En février 2019, une étude publiée dans le New England Journal of Medicine suscitait l’espoir des femmes atteintes d’un cancer du sein triple négatif métastatique, la forme la plus agressive de cancer du sein, et la plus mortelle. Le laboratoire Immunomedics y détaillait l’efficacité d’un nouveau traitement qui permettrait d’atteindre spécifiquement la tumeur. Appelé Trodelvy, il offre non pas l’espoir d’une guérison, mais c’est celle d’une espérance de vie rallongée de quelques mois. "Selon les chiffres officiels, la médiane de survie est de 14 mois, explique à Franceinfo Claude Coutier, qui médiatise son combat contre un cancer du sein triple négatif. Quatorze mois, c'est court. Alors, ce médicament, il permet de doubler l'espérance de vie."
Autorisé en urgence sur le territoire américain en avril 2020, le Trodelvy attire également l’attention de l’Agence nationale de sécurité du médicament et des produits de santé (ANSM). En mai 2020, celle-ci autorise également l’accès précoce du Trodelvy en France dans le cadre d’une autorisation temporaire d’utilisation (ATU) à titre nominatif.
Le Trodelvy à nouveau disponible à la fin de l’année
Mais quelques mois plus tard, c’est la douche froide. Racheté par le laboratoire Gilead en octobre 2020, Immunomedics n’est plus en mesure de produire suffisamment de Trodelvy pour fournir l’Europe. "Nous sommes en cours de construction de cette capacité pour l'Europe et pour les autres pays d'ailleurs, en dehors des États-Unis, justifie auprès de Franceinfo Michel Joly, président de Gilead France. Nous aurons un médicament qui sera disponible au moment aussi de l'autorisation européenne de mise sur le marché, c'est-à-dire à la fin de l'année. Mais en attendant, conscients bien sûr de la situation de ces patientes, nous avons pu prélever quelques milliers de flacons sur la production américaine pour donner accès au Trodelvy à quelques dizaines de patientes qui sont dans une situation d'urgence."

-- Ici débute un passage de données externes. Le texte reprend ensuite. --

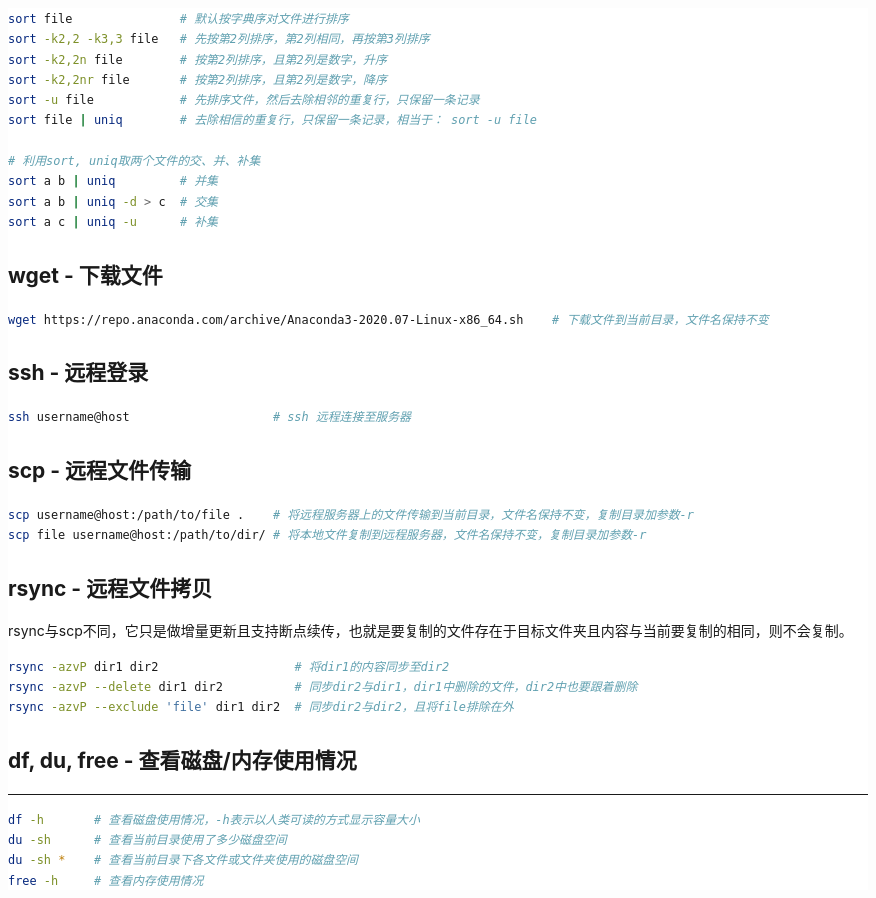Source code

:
 ```bash
sort file				# 默认按字典序对文件进行排序
sort -k2,2 -k3,3 file	# 先按第2列排序，第2列相同，再按第3列排序
sort -k2,2n file		# 按第2列排序，且第2列是数字，升序
sort -k2,2nr file		# 按第2列排序，且第2列是数字，降序
sort -u file			# 先排序文件，然后去除相邻的重复行，只保留一条记录
sort file | uniq		# 去除相信的重复行，只保留一条记录，相当于： sort -u file

# 利用sort, uniq取两个文件的交、并、补集
sort a b | uniq			# 并集
sort a b | uniq -d > c	# 交集
sort a c | uniq -u 		# 补集
```

## wget - 下载文件

```bash
wget https://repo.anaconda.com/archive/Anaconda3-2020.07-Linux-x86_64.sh	# 下载文件到当前目录，文件名保持不变
```

## ssh - 远程登录

```bash
ssh username@host					 # ssh 远程连接至服务器
```

## scp - 远程文件传输

```bash
scp username@host:/path/to/file .	 # 将远程服务器上的文件传输到当前目录，文件名保持不变，复制目录加参数-r
scp file username@host:/path/to/dir/ # 将本地文件复制到远程服务器，文件名保持不变，复制目录加参数-r
```

## rsync - 远程文件拷贝

rsync与scp不同，它只是做增量更新且支持断点续传，也就是要复制的文件存在于目标文件夹且内容与当前要复制的相同，则不会复制。

```bash
rsync -azvP dir1 dir2					# 将dir1的内容同步至dir2
rsync -azvP --delete dir1 dir2			# 同步dir2与dir1，dir1中删除的文件，dir2中也要跟着删除
rsync -azvP --exclude 'file' dir1 dir2  # 同步dir2与dir2，且将file排除在外
```

## df, du, free - 查看磁盘/内存使用情况

---

```bash
df -h		# 查看磁盘使用情况，-h表示以人类可读的方式显示容量大小
du -sh		# 查看当前目录使用了多少磁盘空间
du -sh *	# 查看当前目录下各文件或文件夹使用的磁盘空间
free -h		# 查看内存使用情况
```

Cette situation d’urgence concerne 78 patientes, dont les demandes ont déjà été validées par l’ANSM avant la suspension de l’ATU fin janvier. Interrogée par le magazine Rose-up, Cécile Rabian, directrice médicale France du laboratoire Gilead, affirme que le laboratoire s’est engagé auprès de l’ANSM pour prendre le relai et "délivrer les doses nécessaires à la poursuite du traitement de ces malades".
Une promesse insuffisante
"78 femmes, c'est super, mais, et les autres, on les laisse mourir ? Que fait-on ?", s’interroge Claude Coutier, qui a créé le collectif #MobilisationTriplettes pour que toutes les femmes atteintes d’un cancer du sein triple négatif métastatique puissent avoir accès au traitement. "On a bien conscience que les malades et les médecins ont besoin en urgence de notre médicament et on fait le maximum pour augmenter nos capacités de production, poursuit Cécile Rabian. Comme pour son médicament anti-Covid, le Remdesivir, le laboratoire cherche actuellement des partenaires pour l’aider à produire davantage de doses."
"Nos collègues américains explorent toutes les pistes possibles pour fournir la France et tous les autres pays qui réclament le Trodelvy. Il y a plusieurs pistes mais peu de structures sont capables actuellement de produire ce médicament" précise encore le laboratoire.
Claude Coutier, de son côté, réclame au laboratoire qu'il accepte de fournir pour les prochains mois le médicament aux 600 patientes françaises en attente. Parmi elles, la moitié aurait moins de 40 ans. "De jeunes mamans, voire des mamans enceintes qui découvrent leur cancer du sein. Il faut absolument des solutions, on ne peut pas accepter ça, on ne peut pas rester sans rien faire, ce n'est pas possible."